En relisant tout le passage où Socrate se livre à son enquête étymologique, j'ai l'impression qu'il s'agit d'une mise en abyme.

Il y a un dialogue dans ce dialogue entre Socrate et Hermogène, le dialogue de Platon philosophe avec les œuvres fondatrices de la Grèce. L'origine des mots figure l'origine du monde, et l'étymologie figure la poésie (épopée, théogonie, cosmogonie). L'étymologie est aussi fantaisiste que la poésie. En effet, si on passe en revue les mots qu'examine Socrate, on peut constater qu'il énonce l'origine des mots qui concernent les héros, les dieux, le cosmos et les hommes. En outre, il le fait comme un mauvais sophiste qui livrerait ses connaissances gratuitement, contrairement aux sophistes réputés qui font payer les leurs 1 à 5 drachmes.
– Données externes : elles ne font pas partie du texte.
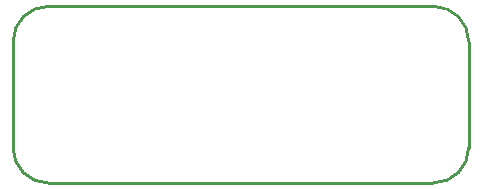
<source format=gbr>
%TF.GenerationSoftware,Altium Limited,Altium Designer,20.0.10 (225)*%
G04 Layer_Color=16711935*
%FSLAX26Y26*%
%MOIN*%
%TF.FileFunction,Other,Mechanical_1*%
%TF.Part,Single*%
G01*
G75*
%TA.AperFunction,NonConductor*%
%ADD22C,0.010000*%
D22*
X1653543Y3188976D02*
G03*
X1771653Y3070866I118110J0D01*
G01*
X3054724D02*
G03*
X3172835Y3188976I0J118110D01*
G01*
Y3541890D02*
G03*
X3054724Y3660000I-118110J0D01*
G01*
X1771653D02*
G03*
X1653543Y3541890I0J-118110D01*
G01*
X3172835Y3188976D02*
Y3541890D01*
X1771653Y3070866D02*
X3054724D01*
X1771653Y3660000D02*
X3054724D01*
X1653543Y3188976D02*
Y3541890D01*
%TF.MD5,f68118f51a33733d82251215342eec4c*%
M02*

</source>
L'ironie de Platon ne se nicherait-elle pas ici ? Dans cette généalogie du logos grec, des poètes aux sophistes (généalogie dont l'enquête étymologique serait la métaphore), Platon semble vouloir nous montrer qu'en guise de raison, la raison grecque en est encore restée à l'analogie, expressive et séduisante certes, mais toute primitive et imaginaire, comme si elle ne s'était jamais élevée du monde sensible au monde intelligible. Comme si Platon, au final, préparaît sa méthode dichotomique, sans laquelle il n'y a pas de dialectique possible. Comme si, à la logorrhée mythique, il voulait substituer le mutisme du savant.